Investigators also can obtain search warrants for unopened voice mail stored on a computer and new subpoena power to obtain payment information such as credit-card or bank-account numbers of suspected terrorists on the Internet, he said.
"The new tools for law enforcement in the war against terrorism are the products of hundreds of hours of consultation and careful consideration by the administration, members of Congress, and state and local officials," Mr. Ashcroft said. "They are careful, balanced, and long-overdue improvements in our capacity to prevent terrorism."
Mr. Ashcroft told the mayors the Justice Department has arrested or detained nearly 1,000 people since the Sept. 11 attacks on the World Trade Center and the Pentagon. He said those found to have no connection to terrorism have been released.

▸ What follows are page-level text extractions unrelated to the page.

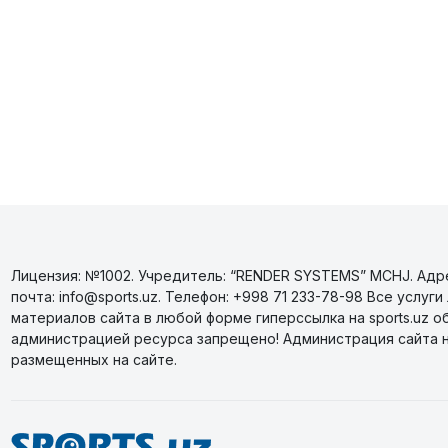
Лицензия: №1002. Учредитель: “RENDER SYSTEMS” MCHJ. Адрес
почта: info@sports.uz. Телефон: +998 71 233-78-98 Все усл
материалов сайта в любой форме гиперссылка на sports.uz о
администрацией ресурса запрещено! Администрация сайта 
размещенных на сайте.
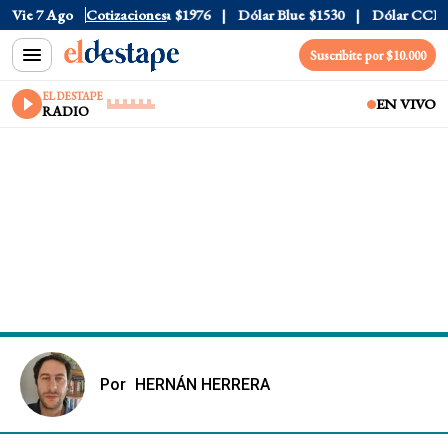
$1520
Vie 7 Ago
Dólar Tarjeta
Cotizaciones
$1976
Dólar Blue
$1530
Dólar CCL
$157
Suscribite por $10.000
EL DESTAPE
EN VIVO
RADIO
Por
HERNÁN HERRERA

He did not say how many had been released.
Meanwhile, the FBI investigation continues to focus on Germany and the suspected ringleader of the Sept. 11 attack, Mohamed Atta.
Investigators said Atta, 33, the Egyptian pilot of one of the jetliners that hit the World Trade Center, planned the attacks as a member of a terrorist cell based in Hamburg, Germany.
Two other hijackers, Marwan Al-Shehhi and Ziad Jarrah, lived with Atta in Hamburg.
Authorities believe Atta not only directed the operation, but arranged its financing. They said Sheik Sayid, an operative of Osama bin Laden's terrorist network, al Qaeda, wired money to Atta in Pakistan. Sayid is believed to be bin Laden's finance chairman.
Authorities are tracking Atta's movements in Germany and in this country, trying to identify others who may have been associates or accomplices.